Album ma premierę dokładnie dziś i zawiera ponad pięćdziesiąt minut nowej muzyki wpisanej w sześć epickich, długich w większości, kompozycji. Rzecz jest kontynuacją wydanego w 2018 roku mini albumu Coming Home i na swój sposób konceptem skupionym wokół tematu trudnych ludzkich relacji. Ponadto napisana została jako dialog między dwiema osobami.

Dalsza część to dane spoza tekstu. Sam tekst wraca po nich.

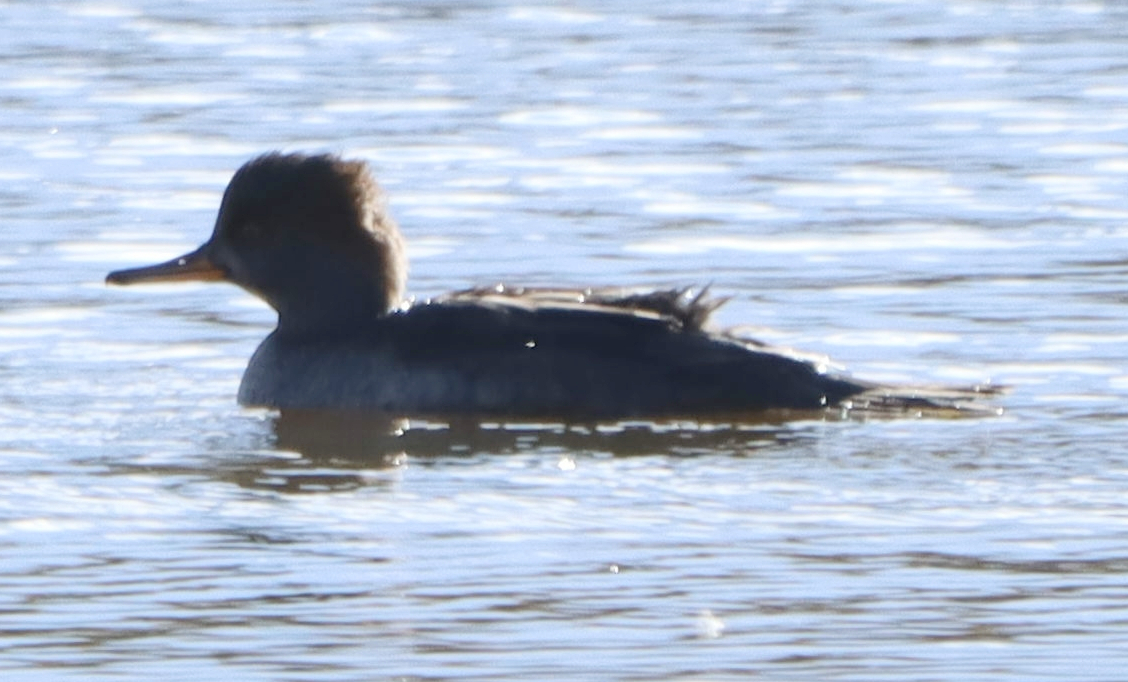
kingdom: Animalia
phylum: Chordata
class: Aves
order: Anseriformes
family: Anatidae
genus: Lophodytes
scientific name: Lophodytes cucullatus
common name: Hooded merganser
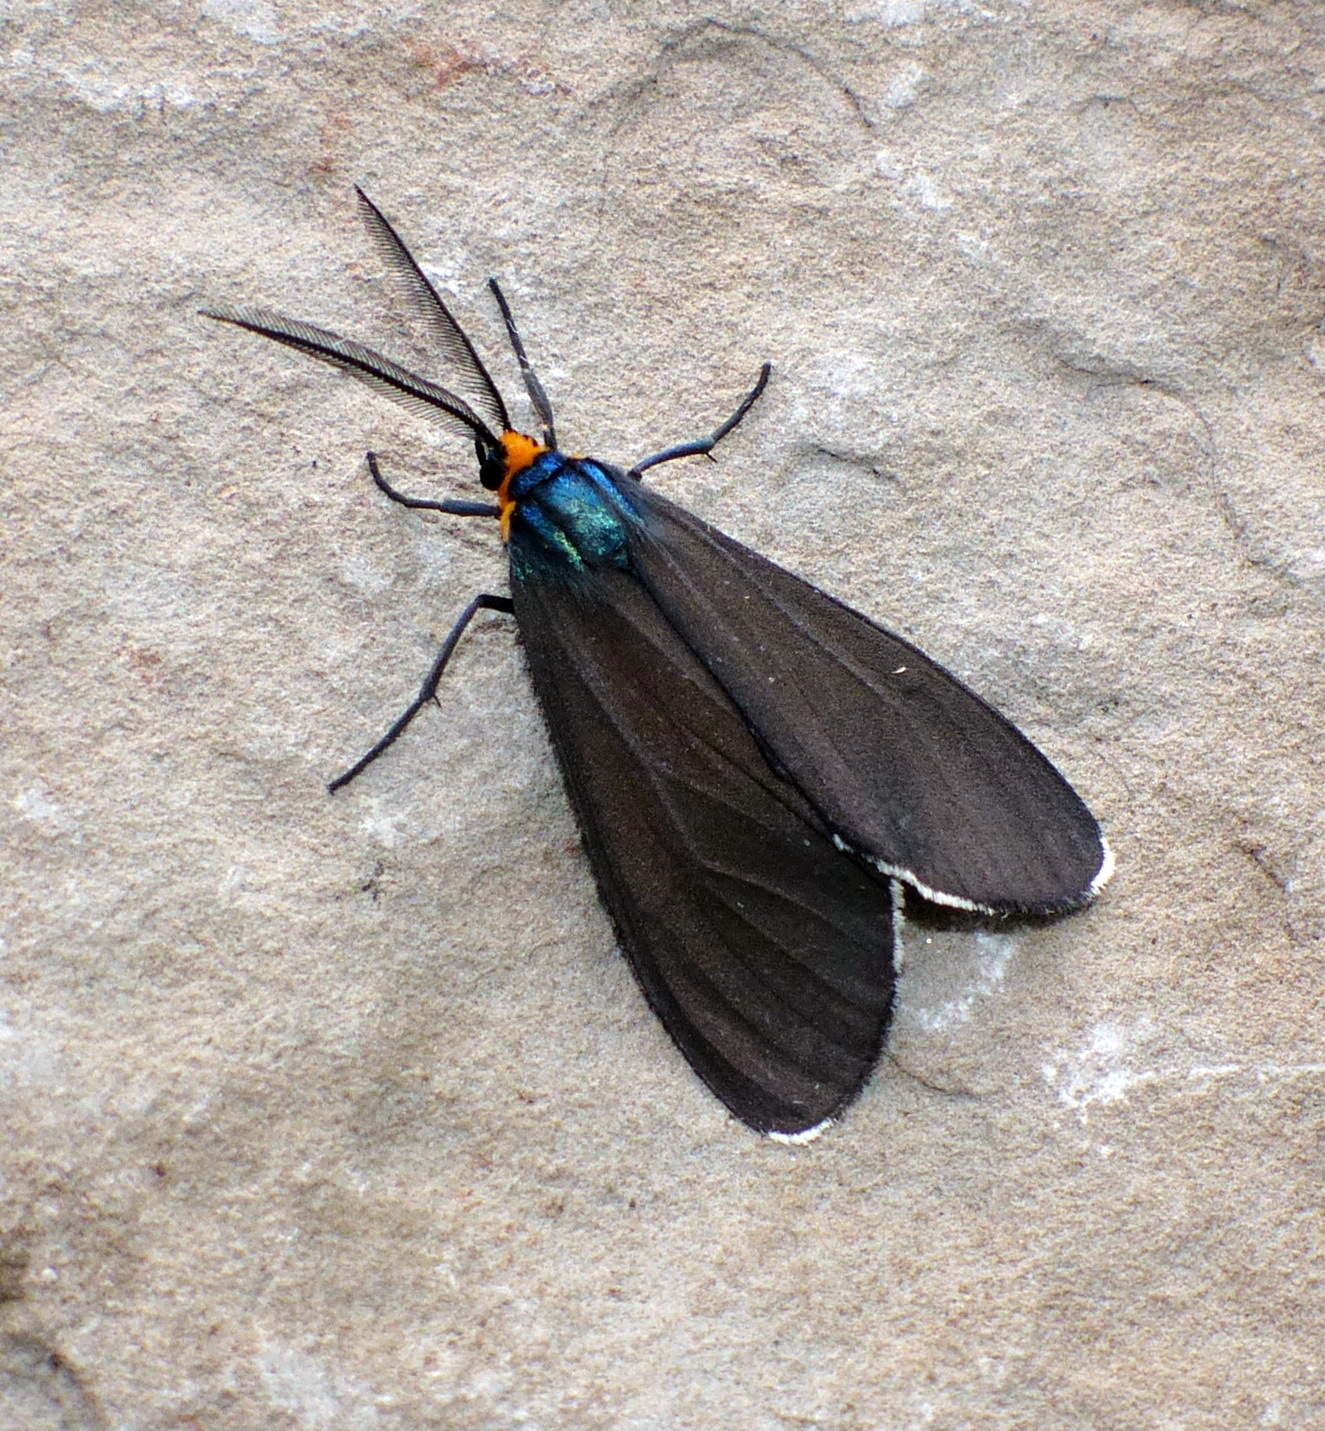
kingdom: Animalia
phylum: Arthropoda
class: Insecta
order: Lepidoptera
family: Erebidae
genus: Ctenucha
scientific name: Ctenucha virginica
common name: Virginia ctenucha moth
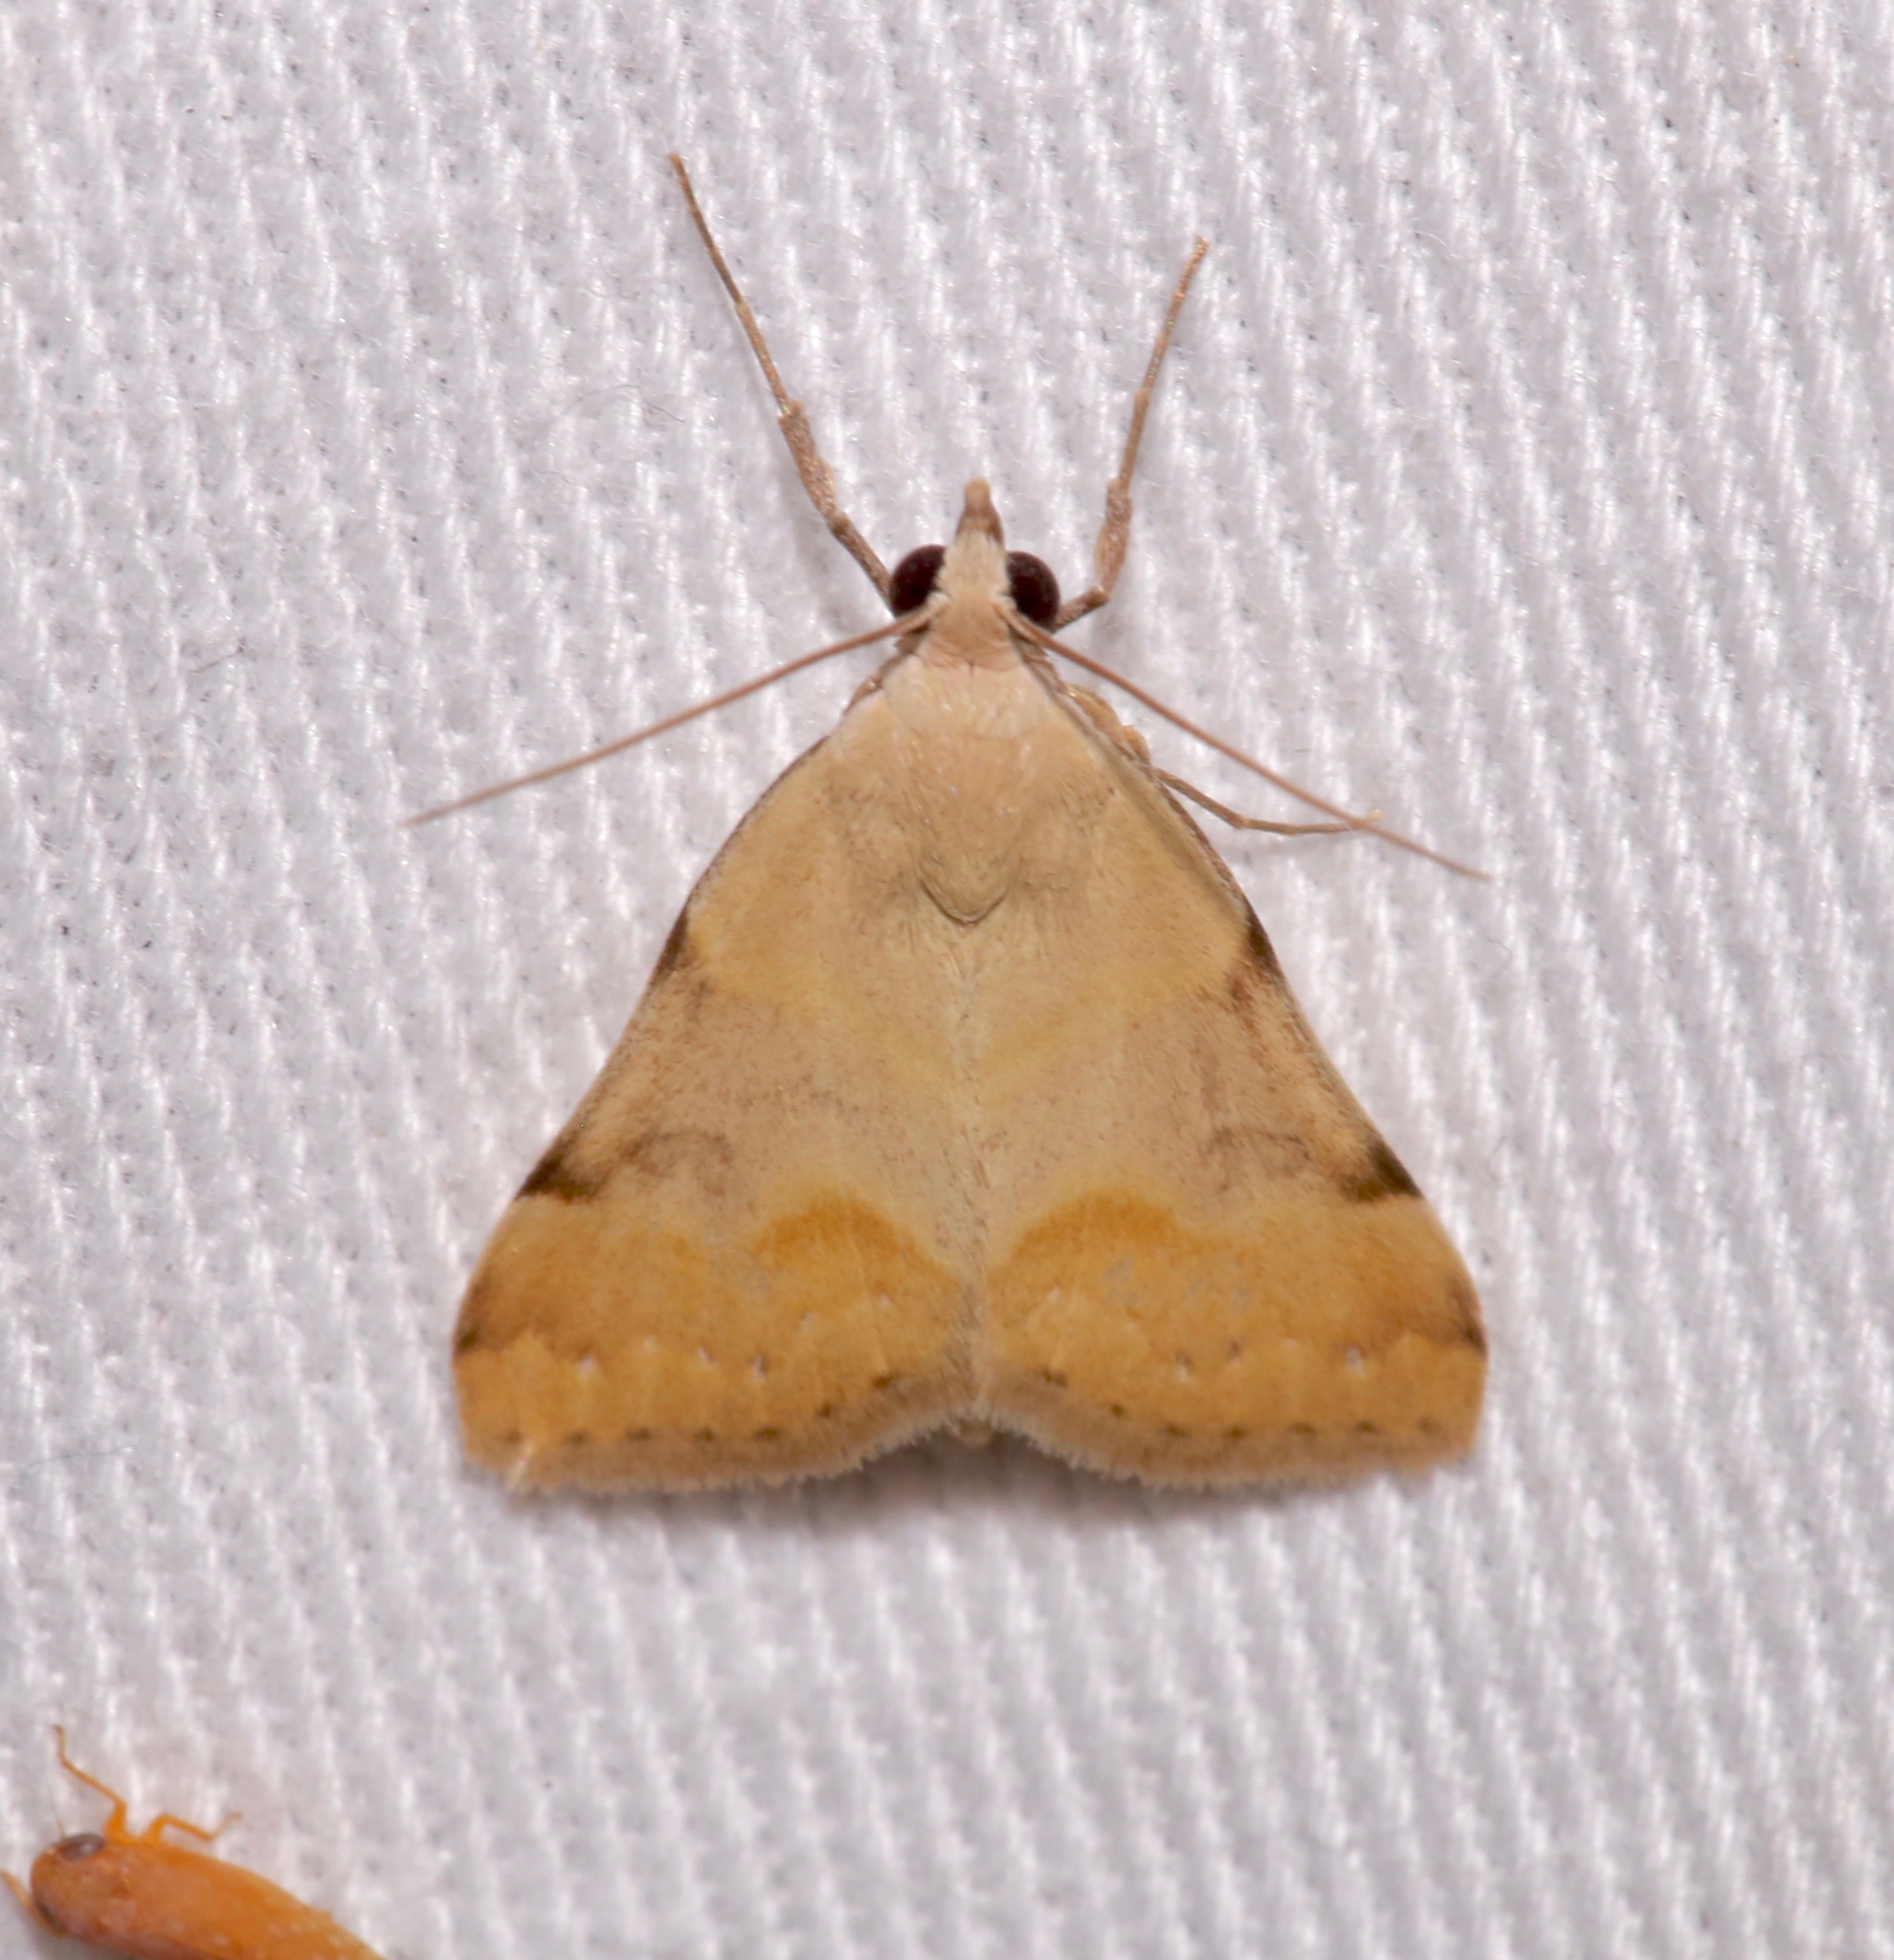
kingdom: Animalia
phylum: Arthropoda
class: Insecta
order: Lepidoptera
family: Erebidae
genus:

Całość zaczyna kompozycja When Rain Falls zainaugurowana dźwiękami... padającego deszczu. Ten błogi klimat początkowej zadumy i nastroju zostaje jednak wkrótce skutecznie skontrowany ciężkim, masywnym jak na Riisa, wręcz walcowatym riffem. Póżniej wszystko jednak wraca do normy. Oniryczna forma wokalna i ładne, firmowe solo Bjørna na gitarze pięknie buduje nastrój melancholii. A skoro o mocniejszych fragmentach tu wspomniałem. Nie jest ich tu zbyt wiele. Mamy agresywny wybuch gitary w najdłuższym (trwającym prawie kwadrans) i rozbudowanym Stormwatch i, też chwilowo zaakcentowaną, ostrą gitarową figurę w promującym album dosyć żywym Icarusie, nawiązującym tematycznie do słynnego mitu. Ale to w zasadzie ginie w dominującej niespiesznością atmosferze. We wszechobecnej oniryczności i swoistym muzycznym transie budowanym z każdą minutą kompozycji.
Riis jak zwykle nie zawodzi swoimi solowymi popisami (np. This House) oraz ciekawymi, spokojnie snującymi się melodiami. Wszystko kończy zwięzły i krótki, ambientowy w swoim wyrazie Epilogue. Dobre podsumowanie płyty na zadumane wieczory, najlepiej te jesienne.